Schreibe alle Zeilen der folgenden Datensätze wortgetreu und vollständig ab.

Gespeicherte Einträge

════

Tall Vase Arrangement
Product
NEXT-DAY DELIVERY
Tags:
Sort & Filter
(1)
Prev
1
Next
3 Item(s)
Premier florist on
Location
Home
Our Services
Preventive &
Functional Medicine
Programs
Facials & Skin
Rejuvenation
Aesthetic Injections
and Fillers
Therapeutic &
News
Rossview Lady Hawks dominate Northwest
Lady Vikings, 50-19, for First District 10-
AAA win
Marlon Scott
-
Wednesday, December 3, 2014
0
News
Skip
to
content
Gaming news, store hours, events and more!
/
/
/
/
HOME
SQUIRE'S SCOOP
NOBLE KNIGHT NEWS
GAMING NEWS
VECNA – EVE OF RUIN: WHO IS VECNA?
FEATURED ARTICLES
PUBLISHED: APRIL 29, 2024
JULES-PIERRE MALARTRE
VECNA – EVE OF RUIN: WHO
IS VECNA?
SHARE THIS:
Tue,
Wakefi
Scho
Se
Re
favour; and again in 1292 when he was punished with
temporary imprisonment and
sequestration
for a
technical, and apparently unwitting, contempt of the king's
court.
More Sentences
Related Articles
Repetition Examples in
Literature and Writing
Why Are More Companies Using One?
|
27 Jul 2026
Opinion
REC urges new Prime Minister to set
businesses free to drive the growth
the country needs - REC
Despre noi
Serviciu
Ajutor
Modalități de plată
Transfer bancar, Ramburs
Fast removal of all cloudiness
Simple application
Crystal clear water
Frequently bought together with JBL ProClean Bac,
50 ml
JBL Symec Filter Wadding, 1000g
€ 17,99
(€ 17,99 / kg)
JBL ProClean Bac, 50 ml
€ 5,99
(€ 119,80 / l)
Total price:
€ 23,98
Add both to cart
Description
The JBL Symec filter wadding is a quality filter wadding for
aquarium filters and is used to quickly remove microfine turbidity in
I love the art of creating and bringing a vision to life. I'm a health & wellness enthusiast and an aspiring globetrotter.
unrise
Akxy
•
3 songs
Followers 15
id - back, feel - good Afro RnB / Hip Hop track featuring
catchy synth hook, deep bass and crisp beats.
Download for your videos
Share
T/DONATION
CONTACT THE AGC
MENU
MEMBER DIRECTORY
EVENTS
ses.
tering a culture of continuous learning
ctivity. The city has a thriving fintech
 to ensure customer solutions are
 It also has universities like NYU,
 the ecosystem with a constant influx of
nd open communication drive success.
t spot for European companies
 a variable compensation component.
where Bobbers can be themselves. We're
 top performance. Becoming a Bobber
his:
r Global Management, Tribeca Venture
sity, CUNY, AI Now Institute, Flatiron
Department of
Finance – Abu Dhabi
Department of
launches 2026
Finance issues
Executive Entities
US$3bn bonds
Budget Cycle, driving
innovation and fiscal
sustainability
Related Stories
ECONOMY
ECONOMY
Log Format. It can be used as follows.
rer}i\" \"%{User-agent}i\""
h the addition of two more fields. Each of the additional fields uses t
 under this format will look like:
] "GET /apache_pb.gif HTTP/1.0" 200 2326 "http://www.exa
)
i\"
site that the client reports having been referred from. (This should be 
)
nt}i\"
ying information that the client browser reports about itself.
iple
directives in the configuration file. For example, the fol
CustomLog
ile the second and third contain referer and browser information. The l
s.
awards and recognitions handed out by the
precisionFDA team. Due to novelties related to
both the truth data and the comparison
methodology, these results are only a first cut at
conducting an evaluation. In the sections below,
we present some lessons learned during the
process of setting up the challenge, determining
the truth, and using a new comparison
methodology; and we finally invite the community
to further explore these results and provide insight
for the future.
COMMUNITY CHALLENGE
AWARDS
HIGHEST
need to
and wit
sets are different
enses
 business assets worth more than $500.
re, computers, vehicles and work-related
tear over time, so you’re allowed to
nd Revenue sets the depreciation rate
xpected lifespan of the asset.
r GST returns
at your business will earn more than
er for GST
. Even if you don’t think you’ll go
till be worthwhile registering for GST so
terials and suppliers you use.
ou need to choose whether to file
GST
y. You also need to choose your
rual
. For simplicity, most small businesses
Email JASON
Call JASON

════

=== ERWARTETE ANTWORT ===
Tall Vase Arrangement
Product
NEXT-DAY DELIVERY
Tags:
Sort & Filter
(1)
Prev
1
Next
3 Item(s)
Premier florist on
Location
Home
Our Services
Preventive &
Functional Medicine
Programs
Facials & Skin
Rejuvenation
Aesthetic Injections
and Fillers
Therapeutic &
News
Rossview Lady Hawks dominate Northwest
Lady Vikings, 50-19, for First District 10-
AAA win
Marlon Scott
-
Wednesday, December 3, 2014
0
News
Skip
to
content
Gaming news, store hours, events and more!
/
/
/
/
HOME
SQUIRE'S SCOOP
NOBLE KNIGHT NEWS
GAMING NEWS
VECNA – EVE OF RUIN: WHO IS VECNA?
FEATURED ARTICLES
PUBLISHED: APRIL 29, 2024
JULES-PIERRE MALARTRE
VECNA – EVE OF RUIN: WHO
IS VECNA?
SHARE THIS:
Tue,
Wakefi
Scho
Se
Re
favour; and again in 1292 when he was punished with
temporary imprisonment and
sequestration
for a
technical, and apparently unwitting, contempt of the king's
court.
More Sentences
Related Articles
Repetition Examples in
Literature and Writing
Why Are More Companies Using One?
|
27 Jul 2026
Opinion
REC urges new Prime Minister to set
businesses free to drive the growth
the country needs - REC
Despre noi
Serviciu
Ajutor
Modalități de plată
Transfer bancar, Ramburs
Fast removal of all cloudiness
Simple application
Crystal clear water
Frequently bought together with JBL ProClean Bac,
50 ml
JBL Symec Filter Wadding, 1000g
€ 17,99
(€ 17,99 / kg)
JBL ProClean Bac, 50 ml
€ 5,99
(€ 119,80 / l)
Total price:
€ 23,98
Add both to cart
Description
The JBL Symec filter wadding is a quality filter wadding for
aquarium filters and is used to quickly remove microfine turbidity in
I love the art of creating and bringing a vision to life. I'm a health & wellness enthusiast and an aspiring globetrotter.
unrise
Akxy
•
3 songs
Followers 15
id - back, feel - good Afro RnB / Hip Hop track featuring
catchy synth hook, deep bass and crisp beats.
Download for your videos
Share
T/DONATION
CONTACT THE AGC
MENU
MEMBER DIRECTORY
EVENTS
ses.
tering a culture of continuous learning
ctivity. The city has a thriving fintech
 to ensure customer solutions are
 It also has universities like NYU,
 the ecosystem with a constant influx of
nd open communication drive success.
t spot for European companies
 a variable compensation component.
where Bobbers can be themselves. We're
 top performance. Becoming a Bobber
his:
r Global Management, Tribeca Venture
sity, CUNY, AI Now Institute, Flatiron
Department of
Finance – Abu Dhabi
Department of
launches 2026
Finance issues
Executive Entities
US$3bn bonds
Budget Cycle, driving
innovation and fiscal
sustainability
Related Stories
ECONOMY
ECONOMY
Log Format. It can be used as follows.
rer}i\" \"%{User-agent}i\""
h the addition of two more fields. Each of the additional fields uses t
 under this format will look like:
] "GET /apache_pb.gif HTTP/1.0" 200 2326 "http://www.exa
)
i\"
site that the client reports having been referred from. (This should be 
)
nt}i\"
ying information that the client browser reports about itself.
iple
directives in the configuration file. For example, the fol
CustomLog
ile the second and third contain referer and browser information. The l
s.
awards and recognitions handed out by the
precisionFDA team. Due to novelties related to
both the truth data and the comparison
methodology, these results are only a first cut at
conducting an evaluation. In the sections below,
we present some lessons learned during the
process of setting up the challenge, determining
the truth, and using a new comparison
methodology; and we finally invite the community
to further explore these results and provide insight
for the future.
COMMUNITY CHALLENGE
AWARDS
HIGHEST
need to
and wit
sets are different
enses
 business assets worth more than $500.
re, computers, vehicles and work-related
tear over time, so you’re allowed to
nd Revenue sets the depreciation rate
xpected lifespan of the asset.
r GST returns
at your business will earn more than
er for GST
. Even if you don’t think you’ll go
till be worthwhile registering for GST so
terials and suppliers you use.
ou need to choose whether to file
GST
y. You also need to choose your
rual
. For simplicity, most small businesses
Email JASON
Call JASON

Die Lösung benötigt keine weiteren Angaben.